ラグビー天理大、涙の初優勝。どうしても負けられない理由があった (2ページ目)
天理大は例年、関東のチームと春・夏に6、7試合ほど行なうことで、自分たちの立ち位置を確認できていた。今季はコロナ禍で関東のチームと対戦することはなかったが、関西大学Aリーグで試合を重ねるごとに課題を修正し、この大学選手権に臨んだ。
「アタックもディフェンスも、結局は『バトル』です。接点をどこに持って行くか(が大事)」
小松監督は関東勢と対戦する前、ディエンスではより前に出てプレッシャーをかけて、アタックではかつての強みだったフラットなラインを多用するなど、攻守にわたってシステムを修正。その結果、流通経済大(関東リーグ戦2位)に78−17、そして明治大(関東対抗戦1位)に41−15と快勝し、大きな手応えを掴んで決勝の舞台へとやってきた。

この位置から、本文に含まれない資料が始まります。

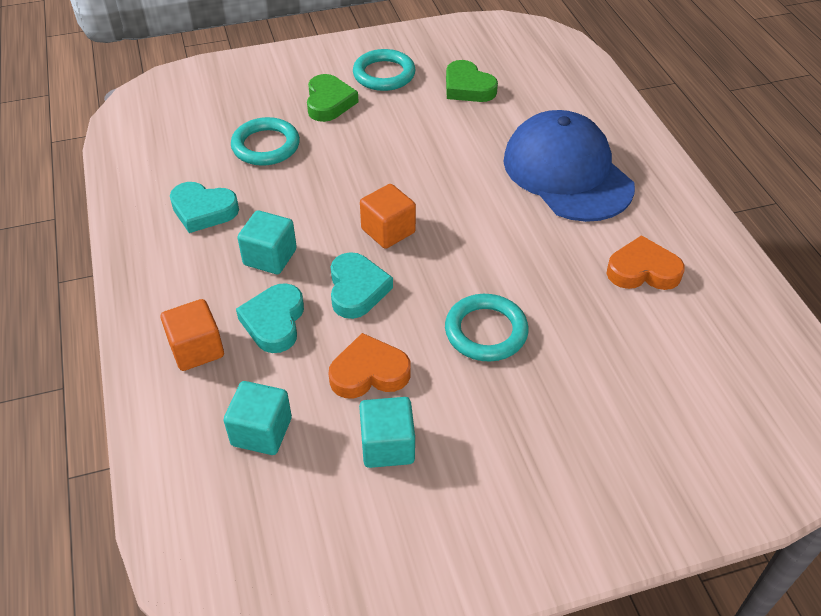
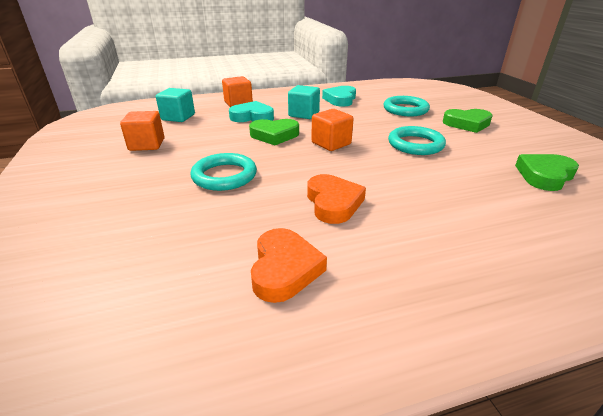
camera: 90 degrees right, 15 degrees down
orange heart [329,333,411,398] -> orange heart moved to [307,174,366,224]
turquoise heart [331,252,393,319] -> green heart [249,119,299,145]
turquoise ring [353,49,416,91] -> turquoise ring moved to [388,126,446,155]
turquoise cube [359,397,415,468] -> orange cube [120,111,165,151]
blue cap [503,110,635,222] -> none

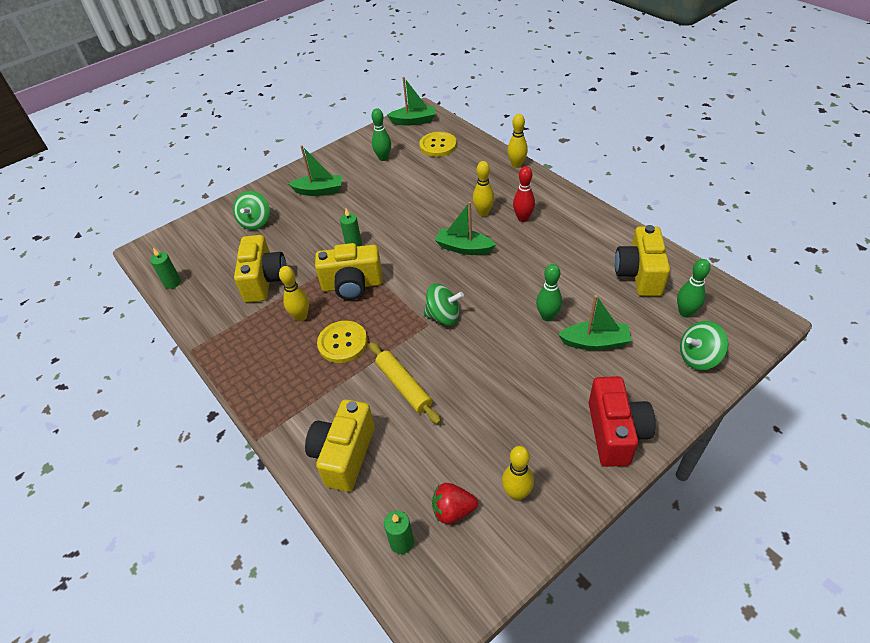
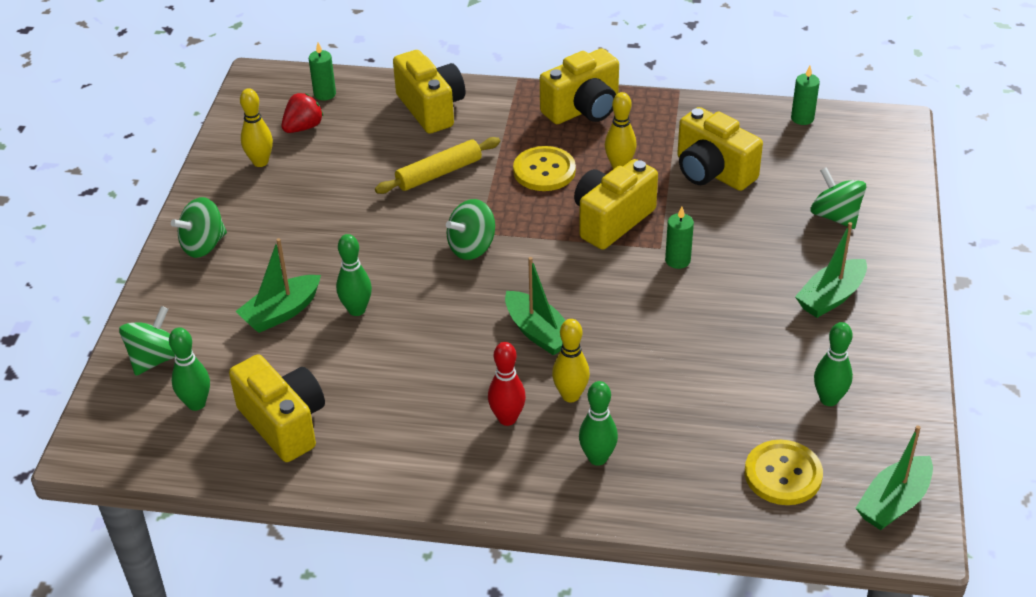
camera: 135 degrees right, 5 degrees down
yellow rolling pin [369,342,441,424] -> yellow rolling pin turned 45 degrees counterclockwise [375,137,500,194]
green boat [435,202,496,255] -> green boat turned 75 degrees clockwise [505,257,566,355]
yellow bowling pin [507,114,528,168] -> none
red camera [589,376,655,467] -> green spinning top [171,197,227,258]
none -> yellow camera [540,48,619,124]
none -> green bowling pin [579,381,618,466]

早稲田大戦のテーマは、キックを使って相手のFB(フルバック)河瀬諒介(3年)といったランナーにボールを持たせて、敵陣にて「ディフェンスでプレッシャーをかけること」だった。早稲田大キャプテンのNo.8(ナンバーエイト)丸尾崇真(4年)は試合前に「先手を取りたい」と語っていたが、キックオフ直後から主導権を握ったのは、守備で試合のリズムを掴んだ天理大だった。
試合開始早々、天理大はHO(フッカー)佐藤康(3年)とPR(プロップ)小鍛治悠太(4年)が一緒になって相手ボールを奪う。そして前半3分、LO(ロック)アシペリ・モアラ(3年)がラックを越えてマイボールにし、CTB市川敬太(4年)につなげて先制トライを奪った。
さらに前半10分、今度は小鍛治がジャッカルを決めると、その流れでラインアウトからモアラがパワーで押し込んでトライ。ゴールも決めて14−0となり、完全に天理大のペースとなった。
その後も、天理大は持ち前のアタック力を早稲田大に見せつける。とくに中心となっていたのは、1年生から先発として出場してきた4年生のSH(スクラムハーフ)藤原忍、SO(スタンドオフ)松永拓朗、フィフィタの3人だ。